_Travail demandé_
[1] Reproduisez sans modification la portion du passage cité qui débute aux mots « Derrière le vernis » et prend fin après « d'une grandeur perdue. ».
[2] Résumez le passage cité en deux phrases.
[3] Répondez aux questions suivantes d'après le passage cité.
(a) Qui n'a jamais renié les fondations du Front National ?
(b) Quelles composantes de la matrice lepéniste sont énumérées ?
(c) Comment est décrite la France qu'ils imaginent ?

_Passage cité_
= = =

Derrière le vernis d'un discours adouci, le Rassemblement National continue d'imposer son idéologie identitaire au cœur du débat politique. En vérité, c'est moins le parti qui a changé que la société française qui, insensiblement, a glissé vers lui.

« Le lepénisme n'a pas conquis la République : c'est la République qui s'est habituée au lepénisme. »

L'héritier sans rupture

Fille de son père et gardienne du temple, Marine Le Pen n'a jamais renié les fondations du Front National.

Nationalisme identitaire, rejet de l'immigration, préférence nationale, euroscepticisme : la matrice lepéniste demeure intacte.

Ce qui a changé, c'est le ton. Jean-Marie Le Pen provoquait, sa fille rassure. Lui scandalisait, elle normalise.

Mais sous la surface, la France qu'ils imaginent reste la même : repliée, homogène, nostalgique d'une grandeur perdue.

= = =

_Lignes fournies_

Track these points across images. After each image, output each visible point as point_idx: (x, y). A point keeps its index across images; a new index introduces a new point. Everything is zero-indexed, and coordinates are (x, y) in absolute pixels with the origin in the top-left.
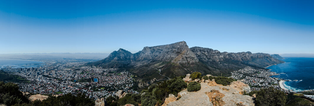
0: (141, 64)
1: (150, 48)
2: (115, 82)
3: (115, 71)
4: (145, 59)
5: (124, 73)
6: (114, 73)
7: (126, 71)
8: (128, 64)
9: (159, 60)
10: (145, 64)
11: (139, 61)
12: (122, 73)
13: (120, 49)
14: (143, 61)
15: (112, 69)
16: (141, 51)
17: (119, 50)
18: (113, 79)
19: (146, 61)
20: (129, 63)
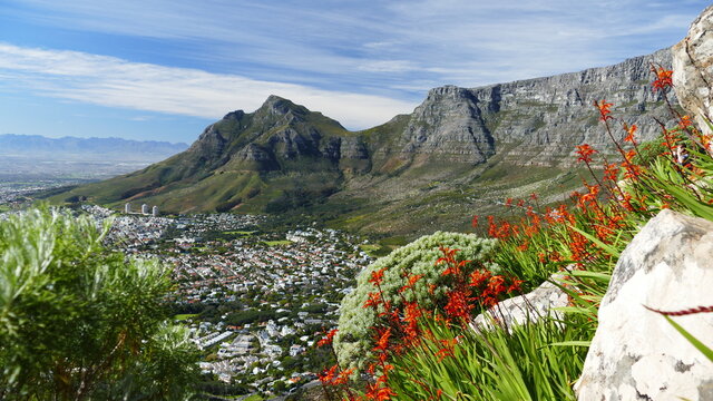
0: (412, 193)
1: (468, 95)
2: (265, 277)
3: (247, 229)
4: (433, 163)
5: (311, 234)
6: (240, 236)
7: (316, 227)
8: (330, 192)
9: (533, 168)
10: (441, 188)
11: (397, 174)
12: (295, 240)
13: (272, 98)
14: (427, 177)
15: (224, 217)
16: (408, 117)
17: (265, 107)
18: (246, 265)
19: (440, 175)
20: (331, 184)
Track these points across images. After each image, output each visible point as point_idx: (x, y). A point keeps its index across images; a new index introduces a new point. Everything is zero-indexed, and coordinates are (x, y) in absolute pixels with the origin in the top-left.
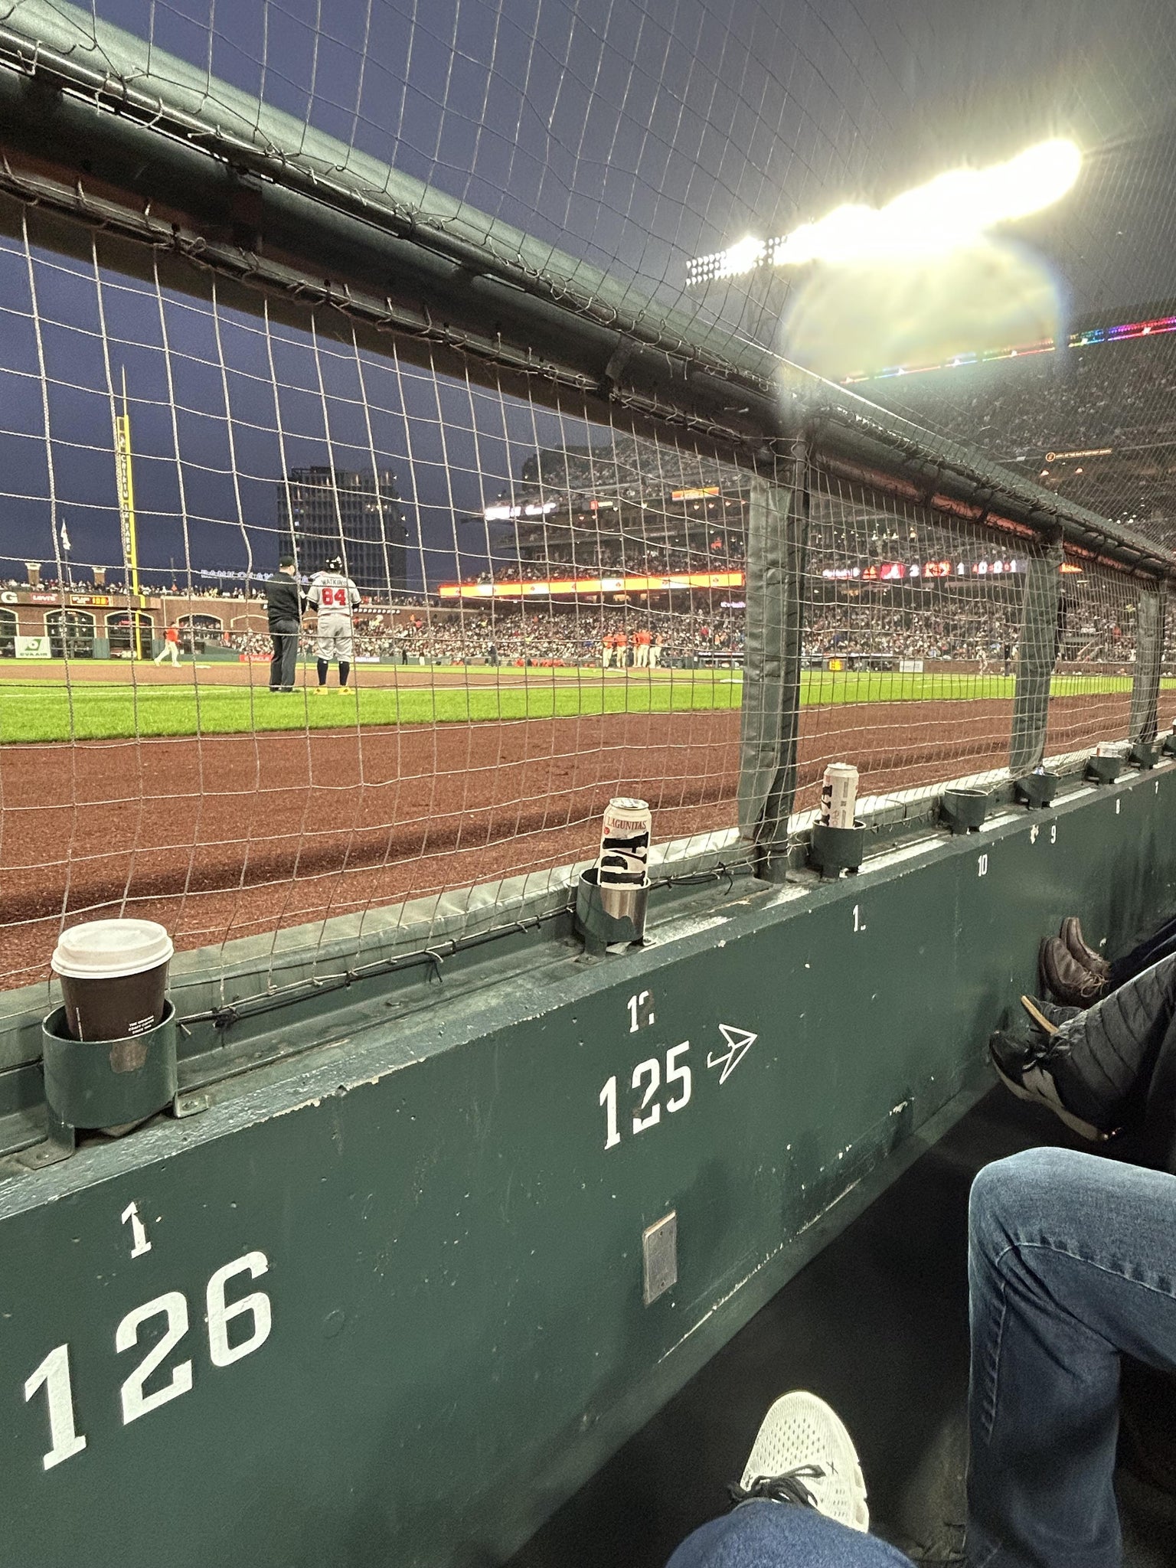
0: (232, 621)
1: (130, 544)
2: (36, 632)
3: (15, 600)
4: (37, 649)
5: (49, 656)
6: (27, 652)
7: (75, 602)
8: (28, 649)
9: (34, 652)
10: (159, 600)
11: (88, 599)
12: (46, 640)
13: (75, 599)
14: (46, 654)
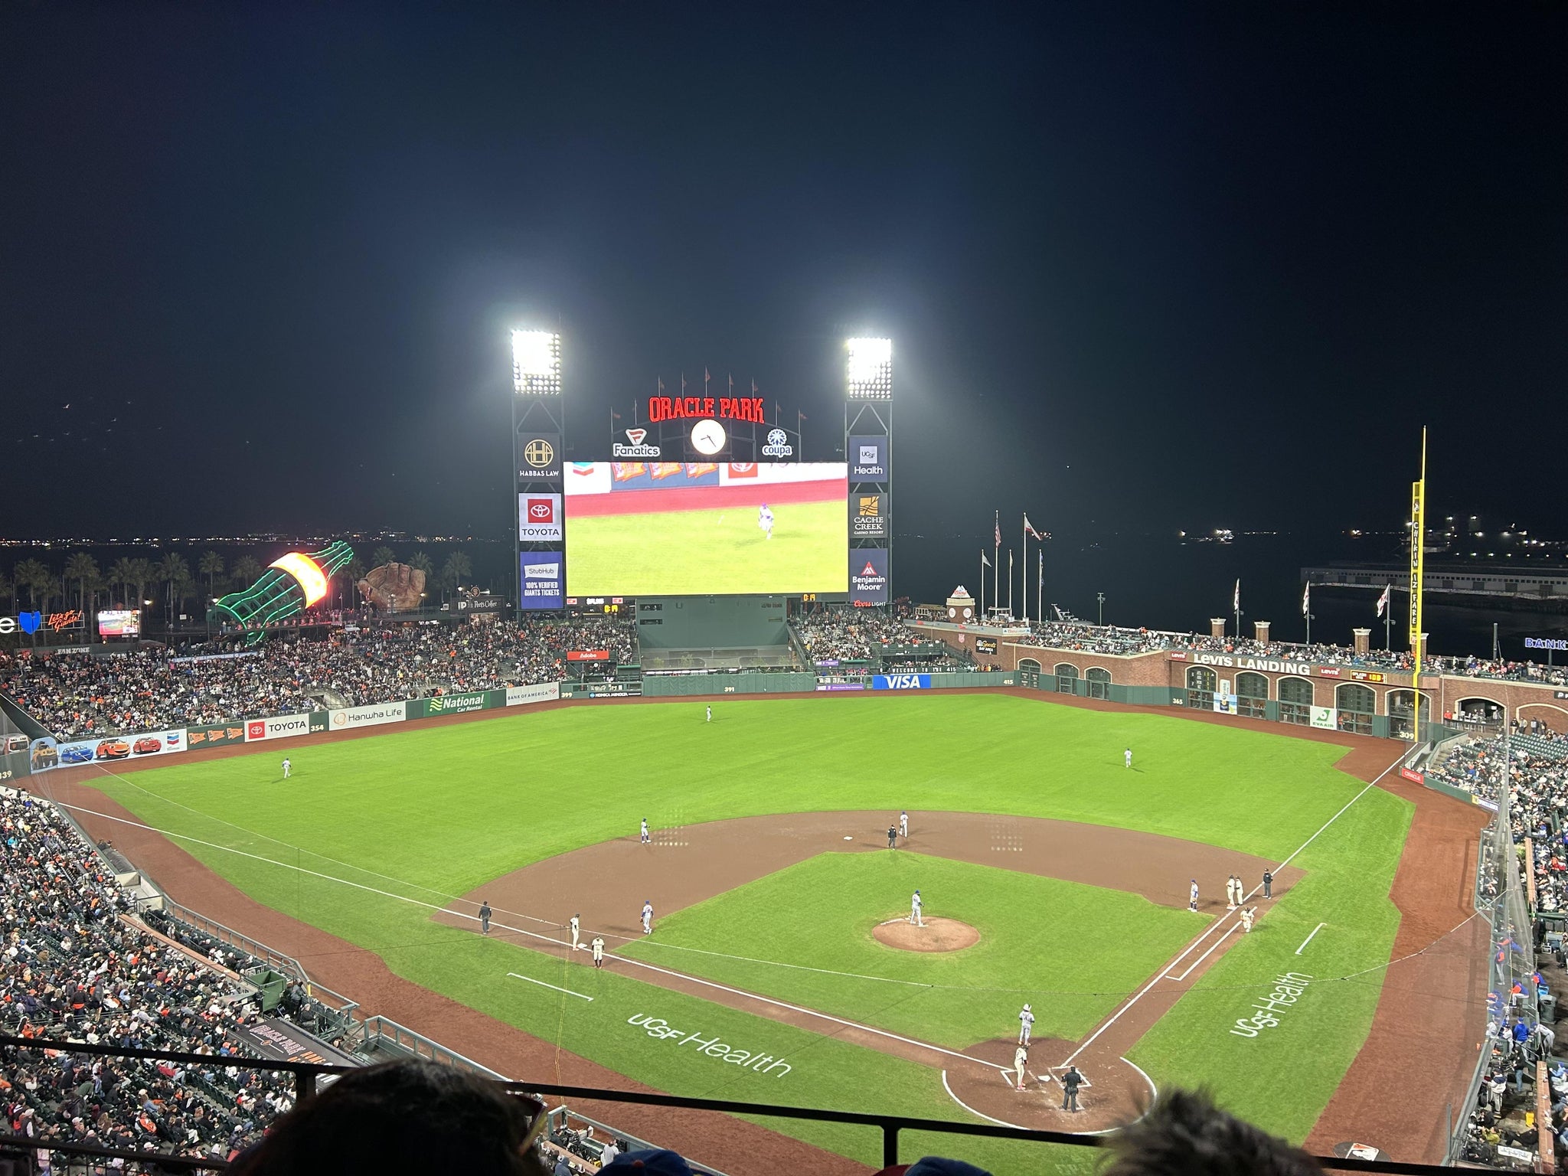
0: (1518, 709)
1: (1416, 616)
2: (1325, 703)
3: (1307, 673)
4: (1326, 720)
5: (1335, 728)
6: (1320, 722)
7: (1354, 677)
8: (1319, 719)
9: (1324, 723)
10: (1436, 680)
11: (1365, 675)
12: (1334, 712)
13: (1354, 674)
14: (1332, 726)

= = =

_Réponses attendues_
[1]
Derrière le vernis d'un discours adouci, le Rassemblement National continue d'imposer son idéologie identitaire au cœur du débat politique. En vérité, c'est moins le parti qui a changé que la société française qui, insensiblement, a glissé vers lui.

« Le lepénisme n'a pas conquis la République : c'est la République qui s'est habituée au lepénisme. »

L'héritier sans rupture

Fille de son père et gardienne du temple, Marine Le Pen n'a jamais renié les fondations du Front National.

Nationalisme identitaire, rejet de l'immigration, préférence nationale, euroscepticisme : la matrice lepéniste demeure intacte.

Ce qui a changé, c'est le ton. Jean-Marie Le Pen provoquait, sa fille rassure. Lui scandalisait, elle normalise.

Mais sous la surface, la France qu'ils imaginent reste la même : repliée, homogène, nostalgique d'une grandeur perdue.

[2] Derrière un discours adouci, le Rassemblement National continue d'imposer son idéologie identitaire, et c'est surtout la société française qui a glissé vers lui. Marine Le Pen n'a jamais renié les fondations du Front National : seul le ton a changé, puisqu'elle rassure là où son père provoquait, tandis que la France imaginée reste repliée, homogène et nostalgique d'une grandeur perdue.

[3]
(a) Marine Le Pen.
(b) Le nationalisme identitaire, le rejet de l'immigration, la préférence nationale et l'euroscepticisme.
(c) Repliée, homogène et nostalgique d'une grandeur perdue.